Pourquoi Google repousse l’abandon des cookies et ce que cela change pour les marketeurs ?
12 juillet 2021
Les publicitaires et autres éditeurs de sites qui se rémunèrent par la publicité en ligne ont poussé un ouf de soulagement à l’annonce de Google, jeudi 24 juin, de revoir son calendrier de suppression des cookies tiers de son navigateur Chrome. Mais n’est-ce pas reculer pour mieux sauter ?
Pour bien comprendre de quoi on parle et les enjeux de ce sujet complexe, voici quelques explications pratiques.
- C’est quoi les cookies tiers ?
Commençons par un rappel. Les cookies, aussi appelés témoins de navigation ou traceurs en bon français, sont des petits fichiers texte qui collectent les données de navigation des internautes. Ils peuvent avoir de nombreux usages comme l’identification d’un internaute, la sauvegarde de ses préférences… mais aussi à établir son profil et voir s’il a vu ou cliqué sur telle ou telle publicité.
Autrement dit, d’affiner le ciblage publicitaire des éditeurs de sites, en permettant de vendre des espaces publicitaires personnalisés.
Ce sont eux qui sont par exemple responsables des publicités de chaussures ou de pots de peinture qui vous suivent après que vous ayez visité des sites… de chaussures ou de pots de peinture !
- Pourquoi sont-ils menacés ?
Même s’ils existent depuis quasiment l’origine du Web, ils ont toujours été controversés. Qui plus est dernièrement alors que le respect de la vie privée et de la confidentialité des données prend de plus en plus d’ampleur dans la société.
L’Europe ou la Californie ont par exemple pris des mesures ces dernières années pour réguler leurs usages et mieux informer les internautes sur leur présence. Leurs partisans, les éditeurs de sites qui se financent grâce à la publicité notamment, indiquent pour leur part qu’ils sont nécessaires à leur modèle économique et permettent ainsi de donner accès gratuitement à leur service.
- Quid de Google dans cette affaire ?
Le 14 janvier 2020, Google créait la surprise en annonçant son intention d’éliminer progressivement ces traceurs de son navigateur Chrome.
L’objectif est de rendre les cookies de sites tiers (qui ne proviennent pas du navigateur utilisé mais du site visité) obsolètes d’ici à deux ans », écrivait dans un billet Justin Schuh de Chrome Engineering.

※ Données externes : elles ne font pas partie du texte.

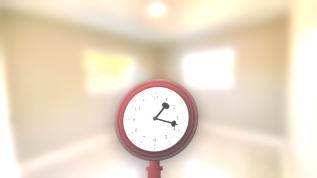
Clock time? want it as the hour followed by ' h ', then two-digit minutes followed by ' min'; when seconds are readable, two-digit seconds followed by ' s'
1 h 18 min
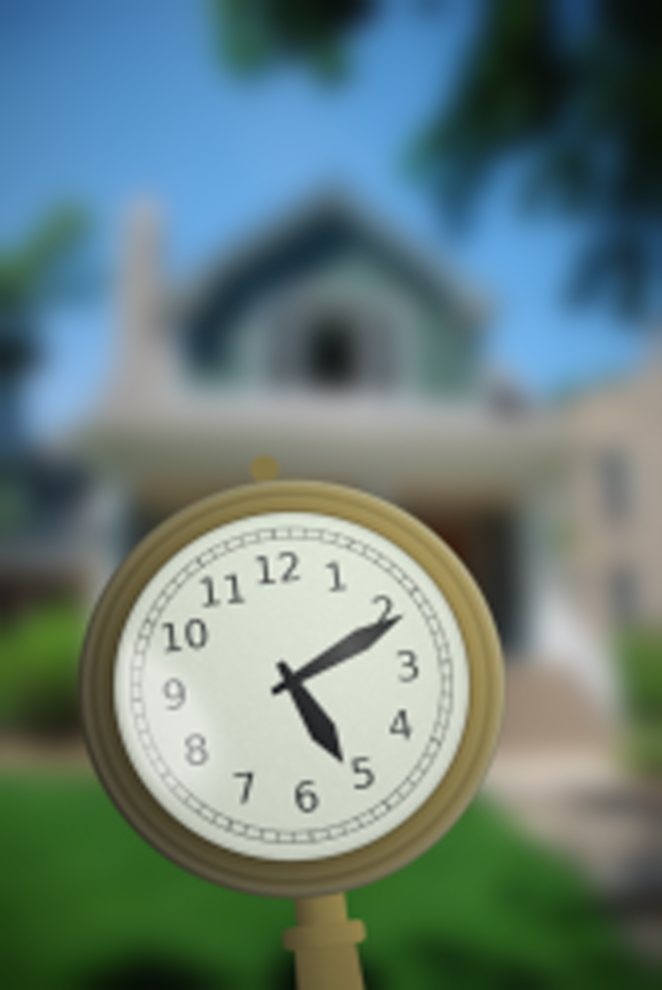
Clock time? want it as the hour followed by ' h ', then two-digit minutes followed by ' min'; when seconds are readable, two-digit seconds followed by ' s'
5 h 11 min
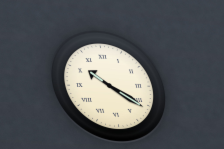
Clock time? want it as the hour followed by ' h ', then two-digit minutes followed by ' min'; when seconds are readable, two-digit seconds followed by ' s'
10 h 21 min
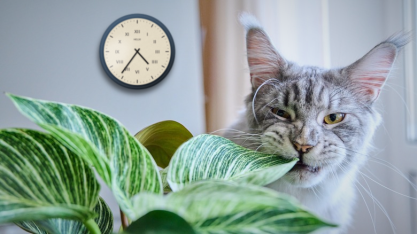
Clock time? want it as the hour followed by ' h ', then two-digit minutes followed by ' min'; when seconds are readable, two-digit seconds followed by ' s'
4 h 36 min
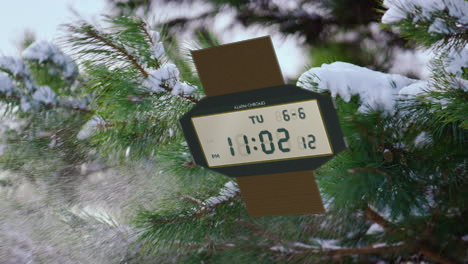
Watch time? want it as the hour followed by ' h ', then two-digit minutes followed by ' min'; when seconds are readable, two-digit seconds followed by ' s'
11 h 02 min 12 s
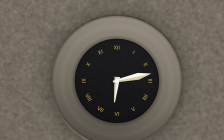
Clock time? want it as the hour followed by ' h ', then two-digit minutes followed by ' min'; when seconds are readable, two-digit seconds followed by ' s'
6 h 13 min
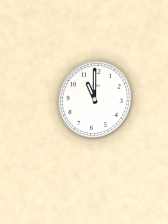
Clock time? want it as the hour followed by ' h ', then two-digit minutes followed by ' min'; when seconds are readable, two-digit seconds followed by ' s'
10 h 59 min
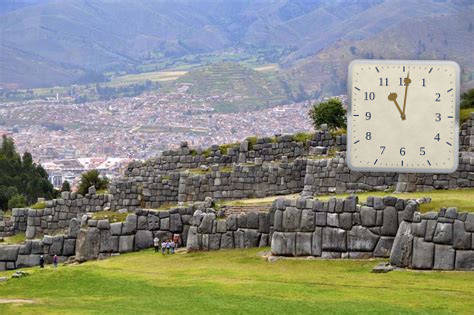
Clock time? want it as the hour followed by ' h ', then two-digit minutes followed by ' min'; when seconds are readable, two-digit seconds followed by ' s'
11 h 01 min
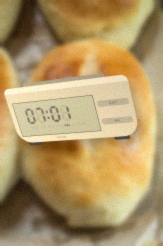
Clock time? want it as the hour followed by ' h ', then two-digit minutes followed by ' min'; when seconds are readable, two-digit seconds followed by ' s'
7 h 01 min
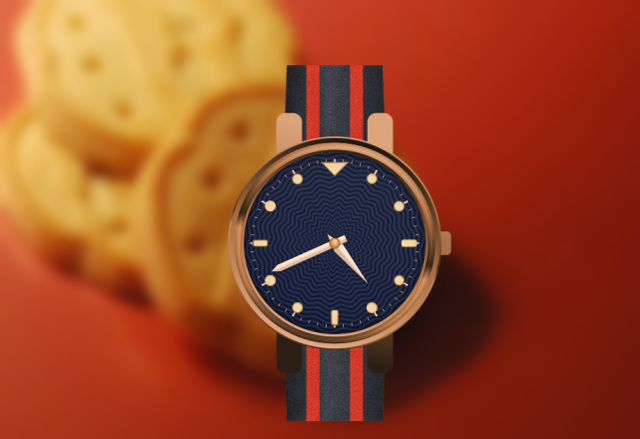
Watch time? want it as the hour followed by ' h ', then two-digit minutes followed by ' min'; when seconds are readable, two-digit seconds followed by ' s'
4 h 41 min
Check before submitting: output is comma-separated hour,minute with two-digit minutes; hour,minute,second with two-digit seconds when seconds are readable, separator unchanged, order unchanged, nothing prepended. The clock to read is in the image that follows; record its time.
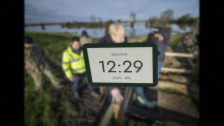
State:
12,29
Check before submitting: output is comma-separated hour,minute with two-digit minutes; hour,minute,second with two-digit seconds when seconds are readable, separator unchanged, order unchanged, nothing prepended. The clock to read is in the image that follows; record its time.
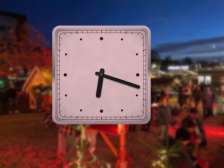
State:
6,18
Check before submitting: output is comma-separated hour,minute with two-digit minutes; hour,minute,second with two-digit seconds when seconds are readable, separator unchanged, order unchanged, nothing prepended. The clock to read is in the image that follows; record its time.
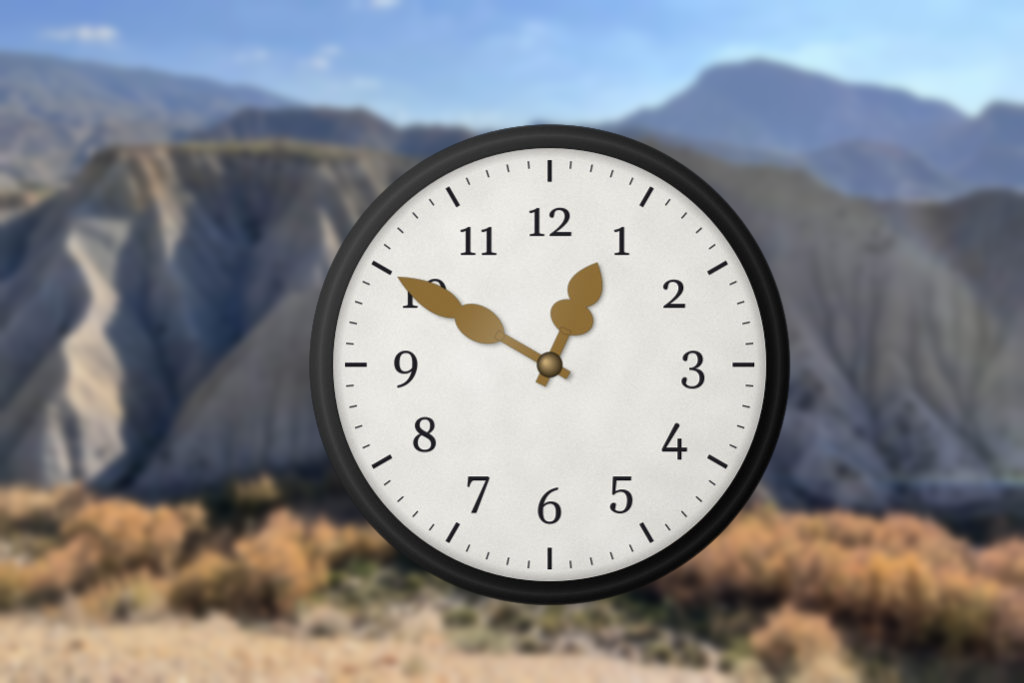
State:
12,50
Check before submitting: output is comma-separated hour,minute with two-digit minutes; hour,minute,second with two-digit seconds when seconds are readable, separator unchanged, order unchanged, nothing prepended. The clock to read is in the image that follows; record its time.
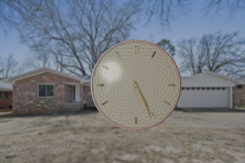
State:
5,26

A ce moment, le géant de Mountain View n’a pas précisé comment il comptait les remplacer, en expliquant juste « y travailler activement ». La firme avait toutefois dévoilé les contours de sa « Privacy Sandbox« , une suite d’API ouvertes permettant la diffusion de publicités ciblées tout en restant respectueux de la vie privée des internautes.
Mais le 24 juin dernier, nouveau coup de tonnerre : Google annonce dans une note de blogue qu’il a besoin de davantage de temps pour tester et déployer son nouveau système. La nouvelle échéance fixée ? Mi-2023.
Si des progrès considérables ont été réalisés dans le cadre de cette initiative, il est devenu évident qu’il nous faut plus de temps pour bien faire les choses à travers tout l’écosystème, » explique Vinay Goel, Directeur de l’ingénierie sur ces questions de confidentialité.
- Comment prendre cette nouvelle pour les publicitaires ?
Le monde publicitaire qui vivait dans le flou depuis cette première annonce de 2020 semble soulagé. A l’image du groupe publicitaire français Critéo, spécialiste du reciblage publicitaire :
L’annonce d’aujourd’hui est une très bonne nouvelle pour toutes les personnes qui comptent sur un Internet ouvert, dynamique et sain. Nous sommes sensibles à la décision de Google qui accorde plus de temps à l’industrie pour se préparer, bien que ce délai supplémentaire n’influence en rien notre stratégie. »
Il faut dire que les obstacles se sont multipliés sur la route de Google. De nombreux navigateurs concurrents de Chrome ont rejeté la méthode de ciblage par cohortes que proposait le GAFA. La compatibilité des nouvelles solutions avec la RGPD européenne posait aussi question. Enfin, certains soupçonnaient la firme de profiter de la situation pour renforcer encore plus son emprise sur le marché de la publicité en ligne en favorisant ses intérêts.
Une question toutefois se pose : est-ce que ce report changera fondamentalement le cours des événements ?
Personne n’a voulu contribuer à un projet qui ne convenait vraiment qu’à Google et je ne suis pas sûr que cela change en retardant les choses », s’interroge Matthieu Roche, fondateur de la solution d’identification ID5 en entrevue au Journal du Net.
N’était-ce pas une façon pour l’industrie de repousser simplement la priorisation de ce sujet, après une année déjà riche en rebondissements ? Affaire à suivre.